Convictions have been set aside by appeal courts because media coverage rendered a fair trial impossible. Police briefings ahead of the trial are worse still. The citizen tends to be less sceptical of the police than he is of press comment.

That in a democracy the police have a duty to inform the public is beyond question. But all that it needs to do is to publicise the fact of the arrest, the identity of the person arrested, and the charges likely to be brought against him — and no more.

Leaks or even attributable briefings while the investigation proceeds are highly improper and, indeed, illegal. They constitute a clear case of contempt of court and the officials should be hauled up by the courts promptly and awarded deterrent sentences.
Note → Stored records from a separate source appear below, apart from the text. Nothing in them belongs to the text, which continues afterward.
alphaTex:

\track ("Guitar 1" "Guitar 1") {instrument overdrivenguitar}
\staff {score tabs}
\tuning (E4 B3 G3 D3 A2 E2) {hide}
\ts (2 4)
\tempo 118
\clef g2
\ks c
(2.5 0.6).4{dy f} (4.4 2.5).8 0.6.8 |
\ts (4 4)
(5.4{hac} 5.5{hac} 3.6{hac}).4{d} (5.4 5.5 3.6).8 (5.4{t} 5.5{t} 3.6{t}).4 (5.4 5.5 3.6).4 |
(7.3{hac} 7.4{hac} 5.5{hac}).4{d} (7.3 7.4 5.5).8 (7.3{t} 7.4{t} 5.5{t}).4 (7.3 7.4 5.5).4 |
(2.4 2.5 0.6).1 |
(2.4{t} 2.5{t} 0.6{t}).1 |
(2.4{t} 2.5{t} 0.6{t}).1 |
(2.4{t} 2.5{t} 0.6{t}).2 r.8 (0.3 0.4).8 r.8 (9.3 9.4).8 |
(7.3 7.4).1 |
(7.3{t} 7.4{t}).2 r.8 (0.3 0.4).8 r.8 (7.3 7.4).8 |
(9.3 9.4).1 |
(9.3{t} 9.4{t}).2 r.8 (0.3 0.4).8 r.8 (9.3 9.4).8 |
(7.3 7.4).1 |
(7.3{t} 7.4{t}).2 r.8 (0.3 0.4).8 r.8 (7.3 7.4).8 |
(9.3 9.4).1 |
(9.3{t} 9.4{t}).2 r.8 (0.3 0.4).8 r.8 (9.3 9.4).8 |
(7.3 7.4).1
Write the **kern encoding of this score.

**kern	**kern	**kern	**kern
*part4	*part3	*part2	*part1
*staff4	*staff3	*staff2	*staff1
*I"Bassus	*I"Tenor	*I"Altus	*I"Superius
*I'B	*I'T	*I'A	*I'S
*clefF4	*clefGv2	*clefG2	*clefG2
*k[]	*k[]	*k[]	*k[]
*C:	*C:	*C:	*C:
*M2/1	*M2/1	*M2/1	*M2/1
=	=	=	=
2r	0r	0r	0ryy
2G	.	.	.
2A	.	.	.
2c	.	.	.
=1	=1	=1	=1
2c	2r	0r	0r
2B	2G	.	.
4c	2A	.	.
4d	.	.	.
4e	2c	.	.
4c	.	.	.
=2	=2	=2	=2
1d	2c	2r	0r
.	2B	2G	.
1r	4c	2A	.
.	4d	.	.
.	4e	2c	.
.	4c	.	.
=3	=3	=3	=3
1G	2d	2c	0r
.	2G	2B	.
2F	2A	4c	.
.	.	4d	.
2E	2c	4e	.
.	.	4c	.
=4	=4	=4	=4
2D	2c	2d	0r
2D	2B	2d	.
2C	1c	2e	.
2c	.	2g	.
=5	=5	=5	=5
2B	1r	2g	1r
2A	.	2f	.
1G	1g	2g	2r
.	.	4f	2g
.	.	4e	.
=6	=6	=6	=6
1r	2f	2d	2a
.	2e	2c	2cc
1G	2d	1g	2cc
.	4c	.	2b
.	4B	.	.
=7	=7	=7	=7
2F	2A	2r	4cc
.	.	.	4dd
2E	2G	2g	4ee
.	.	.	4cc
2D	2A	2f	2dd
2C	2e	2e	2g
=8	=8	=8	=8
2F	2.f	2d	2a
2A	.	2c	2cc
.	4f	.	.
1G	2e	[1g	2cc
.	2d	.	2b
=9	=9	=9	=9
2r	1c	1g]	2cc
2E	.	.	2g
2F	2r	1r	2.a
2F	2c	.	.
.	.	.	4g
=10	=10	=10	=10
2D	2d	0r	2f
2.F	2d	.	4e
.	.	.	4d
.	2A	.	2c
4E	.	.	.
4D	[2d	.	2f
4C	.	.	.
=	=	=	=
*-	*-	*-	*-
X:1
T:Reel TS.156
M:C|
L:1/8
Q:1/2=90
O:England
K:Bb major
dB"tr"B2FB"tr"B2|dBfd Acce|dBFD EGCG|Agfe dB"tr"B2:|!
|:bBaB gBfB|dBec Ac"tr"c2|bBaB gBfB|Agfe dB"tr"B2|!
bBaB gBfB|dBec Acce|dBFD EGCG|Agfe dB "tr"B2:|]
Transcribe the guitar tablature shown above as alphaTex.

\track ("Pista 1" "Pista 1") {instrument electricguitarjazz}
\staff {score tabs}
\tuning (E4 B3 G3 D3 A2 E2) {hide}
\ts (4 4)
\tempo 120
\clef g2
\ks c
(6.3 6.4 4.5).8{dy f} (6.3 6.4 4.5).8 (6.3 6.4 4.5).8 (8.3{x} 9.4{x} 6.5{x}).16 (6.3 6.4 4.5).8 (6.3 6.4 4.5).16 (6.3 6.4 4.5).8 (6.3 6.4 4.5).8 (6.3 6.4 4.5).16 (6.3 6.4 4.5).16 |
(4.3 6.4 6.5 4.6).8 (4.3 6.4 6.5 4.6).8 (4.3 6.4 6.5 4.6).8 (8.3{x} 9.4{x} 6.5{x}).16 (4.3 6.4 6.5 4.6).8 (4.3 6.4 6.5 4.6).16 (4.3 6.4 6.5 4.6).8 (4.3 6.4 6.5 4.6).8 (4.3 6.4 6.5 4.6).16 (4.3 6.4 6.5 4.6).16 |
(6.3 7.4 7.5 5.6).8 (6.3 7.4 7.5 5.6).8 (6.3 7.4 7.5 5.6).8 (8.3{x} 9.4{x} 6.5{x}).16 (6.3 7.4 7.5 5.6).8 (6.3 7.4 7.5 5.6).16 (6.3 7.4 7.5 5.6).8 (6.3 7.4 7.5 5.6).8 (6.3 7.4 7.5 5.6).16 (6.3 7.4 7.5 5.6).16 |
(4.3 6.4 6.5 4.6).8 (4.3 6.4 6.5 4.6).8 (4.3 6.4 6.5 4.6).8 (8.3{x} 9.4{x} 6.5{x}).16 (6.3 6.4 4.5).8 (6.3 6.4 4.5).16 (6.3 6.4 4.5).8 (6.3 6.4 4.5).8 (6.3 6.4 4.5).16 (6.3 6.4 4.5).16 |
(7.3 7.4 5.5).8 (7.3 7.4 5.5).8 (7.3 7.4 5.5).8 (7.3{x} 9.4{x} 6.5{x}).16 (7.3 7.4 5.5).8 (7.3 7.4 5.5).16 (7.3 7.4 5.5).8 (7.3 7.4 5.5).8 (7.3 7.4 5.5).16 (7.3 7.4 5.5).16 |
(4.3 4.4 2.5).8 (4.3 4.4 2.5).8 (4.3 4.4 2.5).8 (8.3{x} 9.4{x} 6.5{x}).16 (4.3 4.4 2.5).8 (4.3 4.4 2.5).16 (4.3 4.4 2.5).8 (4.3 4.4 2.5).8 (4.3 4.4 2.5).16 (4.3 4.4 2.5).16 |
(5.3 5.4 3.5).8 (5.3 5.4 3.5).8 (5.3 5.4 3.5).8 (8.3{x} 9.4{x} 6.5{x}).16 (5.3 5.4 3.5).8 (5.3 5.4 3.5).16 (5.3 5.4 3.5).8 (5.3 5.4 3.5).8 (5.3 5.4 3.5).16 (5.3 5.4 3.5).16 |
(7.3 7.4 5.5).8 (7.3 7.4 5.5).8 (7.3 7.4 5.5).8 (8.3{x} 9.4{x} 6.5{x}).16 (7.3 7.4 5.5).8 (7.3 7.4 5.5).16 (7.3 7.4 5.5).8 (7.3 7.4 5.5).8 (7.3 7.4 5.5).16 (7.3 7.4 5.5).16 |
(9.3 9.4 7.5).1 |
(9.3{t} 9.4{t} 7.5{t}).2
Media comments on a pending trial impair the course of justice. Police comments during the investigation ensure that the course does not even commence properly and fairly.

There is another facet of this game of what a jurist called “manipulation of the media by the parties”. Both the US, Supreme Court and the Court of Appeal in England have deprecated the practice of lawyers arguing their client’s case before TV cameras.

When they do so in courts of law, they function as advocates. When they perform before the media, they operate as PROs.

However, some lawyers have started behaving far worse than that. They have presumed to act as judges ahead of the trial and refused to act as defence counsel in unpopular causes. Bar associations have passed resolutions in their support. This has a greater impact on the public mind than comments by the police.

The finest statement of the duties of counsel was made by Thomas Erskine in his celebrated defence of Tom Paine when he was tried in 1792 for a seditious libel: “From the moment that any advocate can be permitted to say that he will or will not stand between the Crown and the subject arraigned in the court where he daily sits to practice, from that moment the liberties of England are at an end.

“If the advocate refuses to defend, from what he may think of the charge or of the defence, he assumes the character of the judge; nay, he assumes it before the hour of judgment, and in proportion to his rank and reputation, puts the heavy influence of perhaps a mistaken opinion into the scale against the accused in whose favour the benevolent principle of English law makes all presumptions, and which commands the very judge to be his counsel.”

The writer is an author and a lawyer based in Mumbai.